As I drove home, I thought, That certainly wasn't a Christian love story. Christ's love is patient and kind and longsuffering, and it isn't rude or easily angered (1 Corinthians 13, the famous "Love Chapter"). Oh, I know a mother can get harried. I've been to the grocery store lately with my daughter who has a 1-year-old and a 3-year-old. But this lady had deep problems, and my heart ached for her, and for her children.

"Lord, wherever this young mother is right now, bless her. Encourage her. Show her Your love. Equip her to care for these precious little souls. Take care of them. Protect them. Keep them in Your love and watchful care. Amen."


At 1:08 PM, Blogger Ane Mulligan said...

It's sad to see that, huh? She's missing so much. Maybe they weren't hers. Maybe she was just babysitting. We can hope.

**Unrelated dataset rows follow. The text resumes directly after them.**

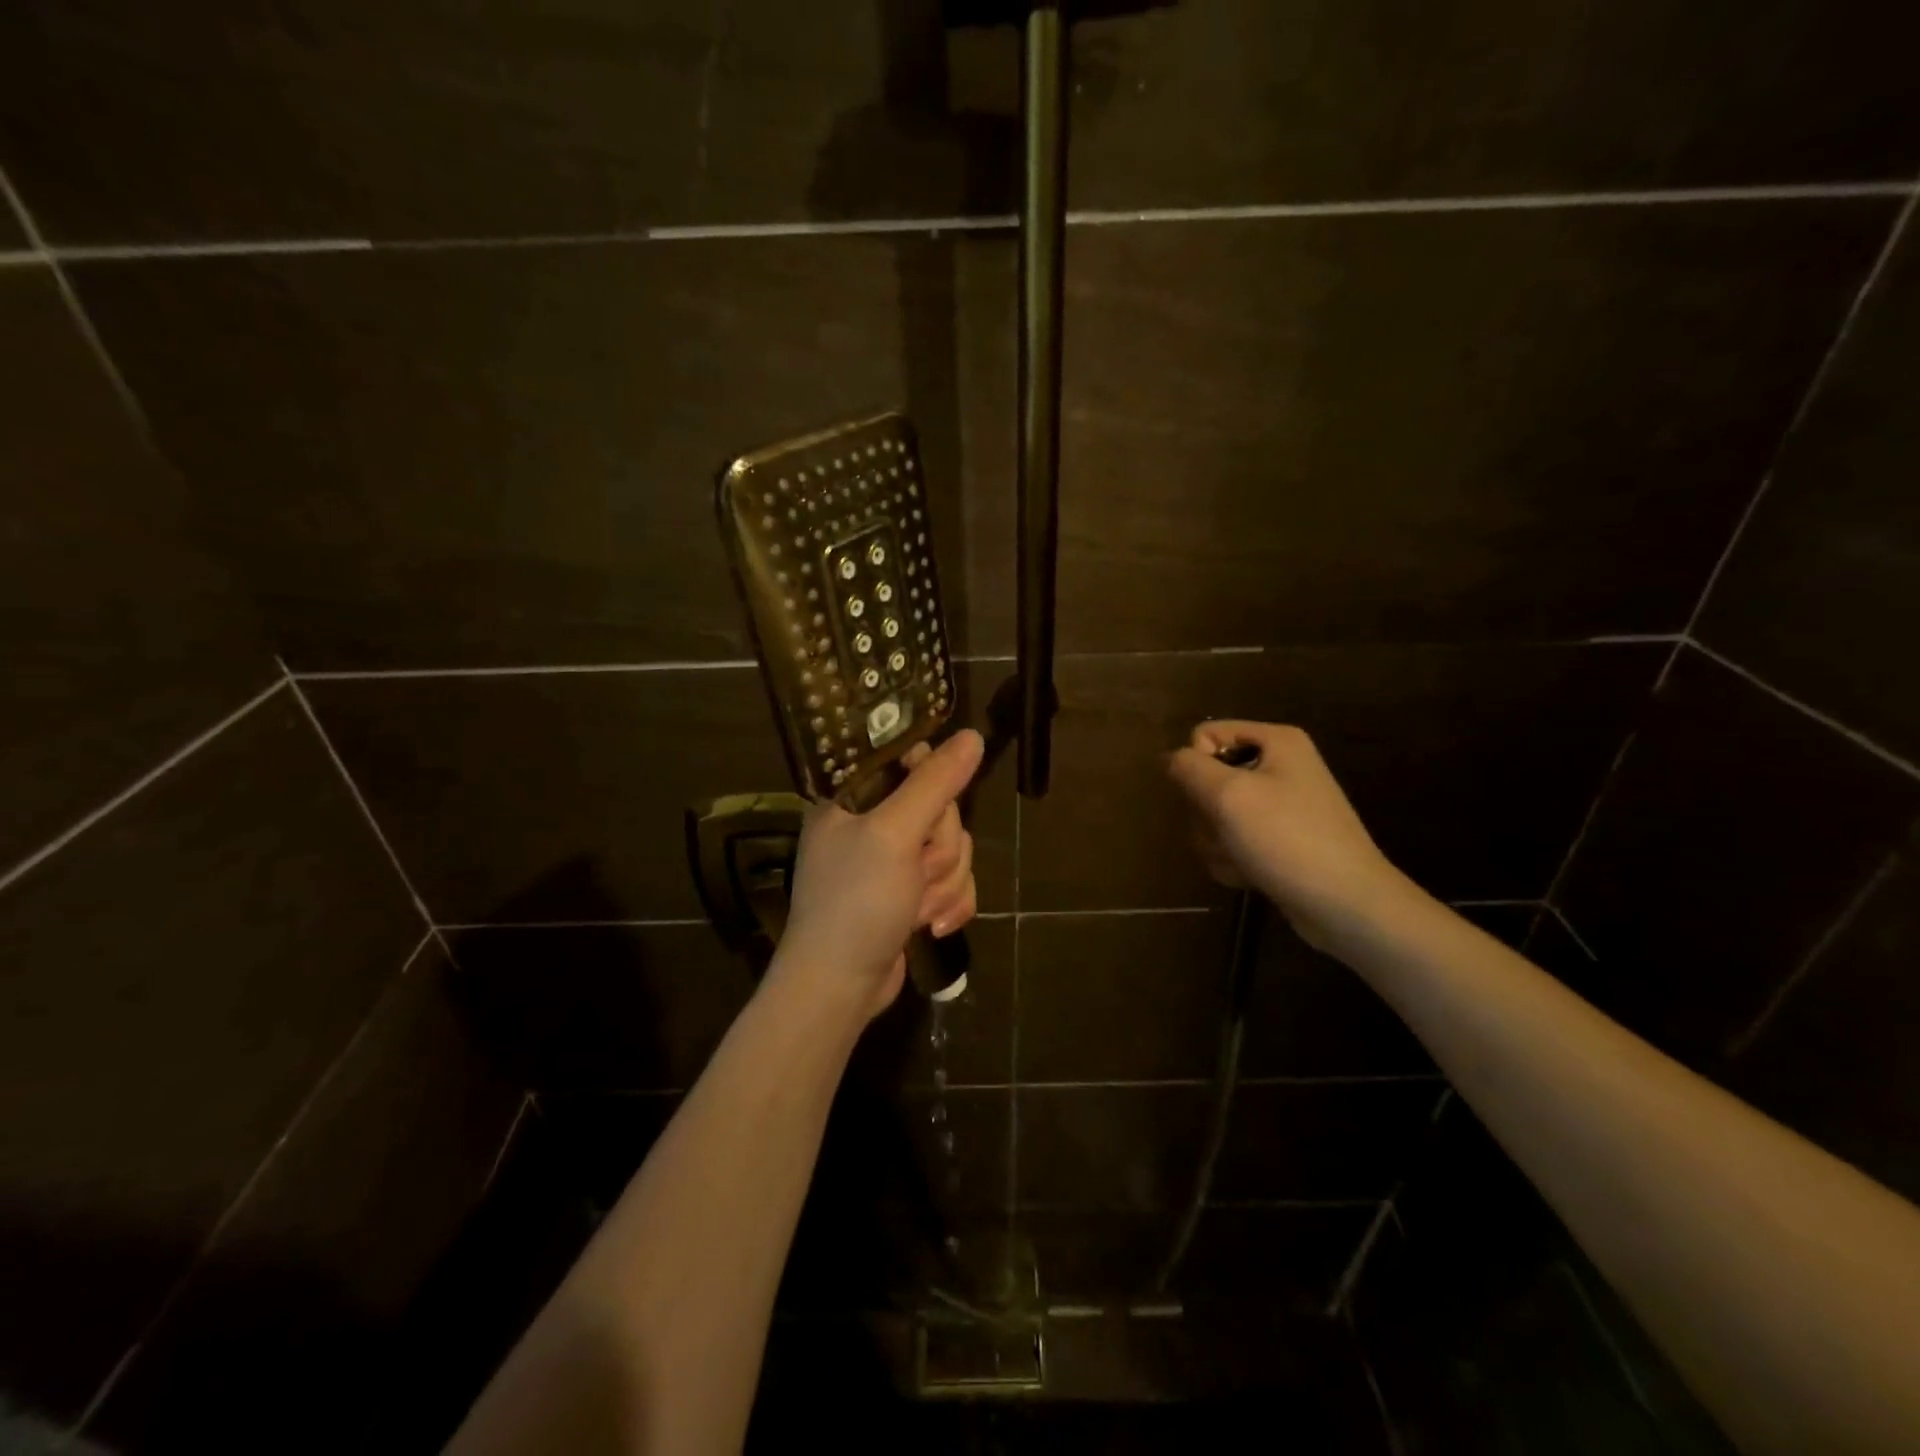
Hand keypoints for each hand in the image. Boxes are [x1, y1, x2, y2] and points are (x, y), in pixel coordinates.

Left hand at [775, 729, 983, 1017]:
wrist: (839, 988)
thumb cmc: (856, 902)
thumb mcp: (894, 834)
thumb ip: (934, 783)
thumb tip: (973, 736)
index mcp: (852, 796)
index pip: (907, 757)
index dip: (931, 778)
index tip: (930, 807)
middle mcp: (871, 822)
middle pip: (942, 807)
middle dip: (941, 849)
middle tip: (916, 872)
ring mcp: (892, 860)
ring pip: (954, 846)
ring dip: (945, 882)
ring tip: (918, 910)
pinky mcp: (909, 892)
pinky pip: (953, 880)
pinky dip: (950, 903)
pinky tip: (931, 927)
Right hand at [1166, 721, 1406, 951]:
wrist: (1345, 904)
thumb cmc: (1287, 839)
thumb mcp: (1229, 795)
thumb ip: (1189, 768)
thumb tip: (1169, 758)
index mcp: (1276, 741)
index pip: (1205, 735)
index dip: (1196, 765)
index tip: (1213, 797)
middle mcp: (1280, 766)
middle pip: (1208, 777)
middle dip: (1206, 811)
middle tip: (1225, 832)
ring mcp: (1280, 806)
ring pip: (1216, 813)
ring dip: (1215, 840)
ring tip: (1239, 859)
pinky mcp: (1278, 840)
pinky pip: (1234, 839)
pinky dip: (1232, 857)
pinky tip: (1247, 874)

At 1:55 PM, Blogger Kristy Dykes said...

No, they were hers. After I got home, I wished I'd talked seriously with her about God, parenting, etc.

I've done that before. I was in the drugstore at the prescription counter a few months ago, and saw a retarded boy (maybe 8 or 9) with his father. The boy would wiggle out of his father's grasp around his wrists and run through the store and the father would drag him back to the prescription area shouting at him. Everybody waiting for their prescriptions was appalled and shocked. Finally, I went over to them and started talking soothingly to the boy and also gave advice to the father. I told him I'd be praying for him. They both had big problems. I felt so sorry for them. I thought the father might be drug-addicted. Not sure.